As it turns out, they care an awful lot. One study found that 93% of hiring managers do some degree of online digging before contacting interviewees. If you don’t pass this initial screening, you won’t even be considered for an interview—and as you can imagine, that will take a serious toll on your career. In this competitive job market, you have to remember that your resume might be one of dozens or even hundreds, so you have to make an exceptional first impression before you’ve even met your interviewer(s).
Where should I begin?
The first step is probably the lengthiest. Before you start sending out resumes, you should conduct a purge of all your social media profiles. Flag any potentially offensive or unprofessional content that is open to the public. Adjust your privacy settings to manage what people can see. It’s fine to be uncensored in private spaces, but social media is rarely as private as we’d like it to be.
Remember to Google yourself to find out what has been posted about you. While you can’t control every word that’s linked with your name, being aware of what’s out there is essential. Knowledge is power.
What kind of content could get me in trouble?
Well, there’s the obvious stuff: take down or hide any unflattering photos; employers won’t be charmed by that keg you’re posing next to. Get rid of that profanity-filled rant you published in the heat of the moment. While no one expects you to be upbeat and positive all the time, it’s a good idea to keep the outrage to a reasonable level.
We should warn you that there are innocent-seeming posts that can turn employers off very quickly. Remember that time you tweeted about how talented you are at procrastinating? How about that Facebook post describing your less-than-stellar organizational skills? Everyone is human and therefore imperfect. Hiring managers ought to keep that in mind, but broadcasting your flaws for the world to see could jeopardize your career, especially if your field depends upon organizational skills and a healthy respect for deadlines.
Even if your online presence isn’t objectively offensive, your views and behaviour may not align with company culture, and that could become a stumbling block down the line.
Would it be safer to simply delete or lock down all my accounts?
Definitely not! While we don’t advise disregarding your right to privacy—we’re ardent proponents of work-life balance—we recommend that you keep at least some of your online presence public. It’s perfectly acceptable and even wise to designate one or more of your accounts as a safe space to detach from professional matters, but it’s beneficial to dedicate an account or two to showcasing yourself as a valuable member of your industry.
Share informative material that’s relevant to your chosen field, follow influential industry leaders, and take advantage of online networking opportunities.
So you’re saying I can’t be myself online?

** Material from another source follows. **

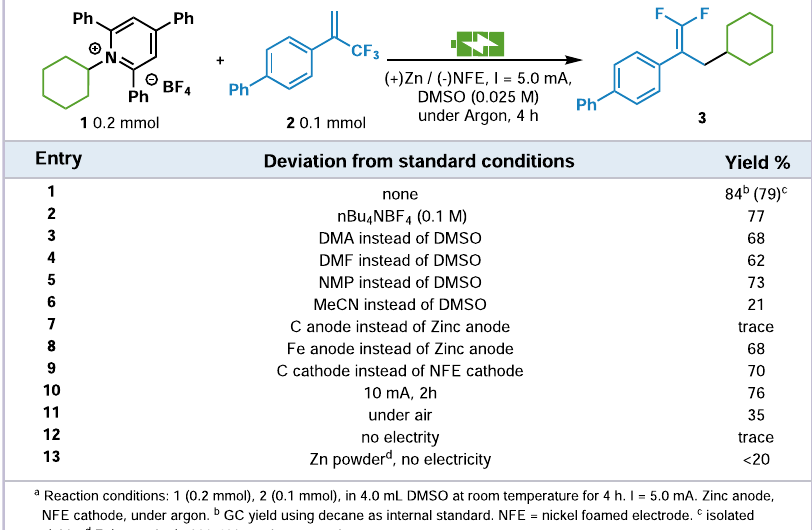
Fig. 2 Optimization of the reaction conditions. Deviation from the standard conditions including electrolyte, solvent, electrode, current, additive and the corresponding yields of the coupling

Actually, your personal brand will thrive if you present yourself as authentically as possible. Hiring managers are interested in more than your academic credentials and work experience. They want to select someone who will be a suitable fit for their organization, so letting your personality shine through is a significant career asset. There’s a difference between being attractive to the professional world and stifling your identity. You can have the most impressive resume around, but if you don’t come across as a cooperative, positive contributor to an organization’s culture, chances are you won’t be getting that call-back.
All of this seems really complicated. Is social media more of a threat to my career than a benefit?
Don’t be discouraged: it’s simpler than it sounds, and if you think strategically about what you post, the maintenance will seem like a breeze. In the end, you have to put social media to work. Approach your online presence like the marketing tool that it is. Establish an online portfolio, keep your LinkedIn account up-to-date, and feel free to share professional and personal accomplishments. Use social media as a space for putting yourself out there. If you make the necessary effort, you’ll certainly reap the reward. Take it from us: social media is your friend. Treat it like one.